There will be a growing drive from vendors and consumers alike for the smart home to pay its way. Scaling back smart home voice control teams at both Amazon and Google toward the end of 2022, in part, reflects a new emphasis on revenue streams, over underwriting development and devices for potential exploitation further out. Samsung recently expanded its summer of 2022 launch of its SmartThings Energy service, an application supporting whole home and individual device energy monitoring, to support partnerships with real-time energy monitoring management and energy switching players. The end of 2022 also saw Vivint, a major U.S. smart home player based around subscription-monitored security provision, set to be acquired by Texas-based utility NRG Energy, as the latter sees the ability to leverage smart homes among its customer bases and beyond. On the consumer side, energy management is an application that may support greater investment in smart home adoption. The ability to monitor and reduce energy spending is of increasing value, and smart
home abilities to enable that will help consumers see an ROI in smart home capabilities over and above the convenience, with technical curiosity having led much of their engagement, so far.

An Enterprise VR Renaissance

The year 2022 saw companies looking toward Virtual Reality (VR) increasingly often. Training, far and away, was the leading use case both discussed and implemented. The year 2022 also saw the confirmation and/or release of a handful of notable enterprise VR devices to spice up the competitive environment, including the Meta Quest Pro, Lenovo VRX, and Pico 4 Enterprise. These devices all improve the visual experience with pancake optics, as well as enhance the camera passthrough experience. VR training offers infinite adjustment and repetition, which cannot be met with other training methods. Academic studies universally show positive knowledge retention and recall impact
with VR training—always moderate, sometimes substantial. There is also the remote/off-site element for VR training that shows similar value to remote assistance: cost and downtime reduction.

What Won’t Happen in 2023: Technology Trends 2023

5G Will Not Appear in Consumer Wearables Technology Trends 2023

While wearables can benefit from cellular connectivity, giving them greater freedom from being tethered to smartphones and allowing wearers to use them on the go, 5G wearables are still not expected to be seen in 2023. Component manufacturers have yet to announce any 5G chipsets for wearables and are not expected to do so any time soon, as the market potential is small with few device shipments compared to other mobile devices.
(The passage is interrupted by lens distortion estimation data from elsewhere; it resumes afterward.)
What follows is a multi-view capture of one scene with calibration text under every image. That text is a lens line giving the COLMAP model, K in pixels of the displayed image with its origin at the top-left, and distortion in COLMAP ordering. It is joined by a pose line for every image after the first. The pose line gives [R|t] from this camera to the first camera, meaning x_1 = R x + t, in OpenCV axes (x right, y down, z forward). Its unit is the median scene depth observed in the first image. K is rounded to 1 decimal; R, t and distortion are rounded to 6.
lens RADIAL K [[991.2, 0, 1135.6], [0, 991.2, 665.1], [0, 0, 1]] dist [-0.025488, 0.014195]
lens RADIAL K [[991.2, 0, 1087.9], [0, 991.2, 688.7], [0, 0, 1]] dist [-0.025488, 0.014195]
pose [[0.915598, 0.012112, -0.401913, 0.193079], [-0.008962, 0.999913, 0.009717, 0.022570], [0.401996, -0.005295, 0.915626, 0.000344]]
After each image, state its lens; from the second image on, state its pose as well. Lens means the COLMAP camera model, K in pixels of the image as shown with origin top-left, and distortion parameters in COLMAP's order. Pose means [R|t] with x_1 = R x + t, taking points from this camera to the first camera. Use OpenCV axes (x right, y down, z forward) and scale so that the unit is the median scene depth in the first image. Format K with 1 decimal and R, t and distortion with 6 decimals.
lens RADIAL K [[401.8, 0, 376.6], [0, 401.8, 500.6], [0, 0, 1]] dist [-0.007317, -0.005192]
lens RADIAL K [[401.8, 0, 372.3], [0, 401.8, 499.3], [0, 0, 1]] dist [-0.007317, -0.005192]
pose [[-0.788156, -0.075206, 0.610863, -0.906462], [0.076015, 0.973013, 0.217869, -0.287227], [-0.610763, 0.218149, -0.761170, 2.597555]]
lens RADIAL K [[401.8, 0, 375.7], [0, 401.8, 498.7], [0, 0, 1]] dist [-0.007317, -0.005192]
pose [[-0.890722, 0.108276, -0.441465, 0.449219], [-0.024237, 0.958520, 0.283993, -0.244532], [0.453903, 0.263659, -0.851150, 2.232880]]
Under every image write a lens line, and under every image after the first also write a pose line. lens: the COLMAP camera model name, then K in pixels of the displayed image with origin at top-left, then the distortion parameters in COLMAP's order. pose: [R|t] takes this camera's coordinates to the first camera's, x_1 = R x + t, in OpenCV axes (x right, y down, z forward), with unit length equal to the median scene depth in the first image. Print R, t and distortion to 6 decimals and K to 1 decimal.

For the time being, market demand for cellular connectivity in wearables can be served adequately by 4G, while there is added complexity of fitting the required 5G components in a small form factor.

A Competitive Consumer Smart Glasses Market Will Not Happen

While VR will see a handful of notable releases and enterprise adoption, the consumer AR ecosystem still needs more time to develop. Apple and Google alone dictate when consumer AR glasses will become desirable, with both companies targeting 2024 (tentatively) for smart glasses. Competitors, of course, will both beat these companies to market and follow afterward, but none can offer the same sway and impact. Apple will hit the broader XR market first with its high-end VR device in 2023, but that is a different device class than consumer smart glasses both in capability and price.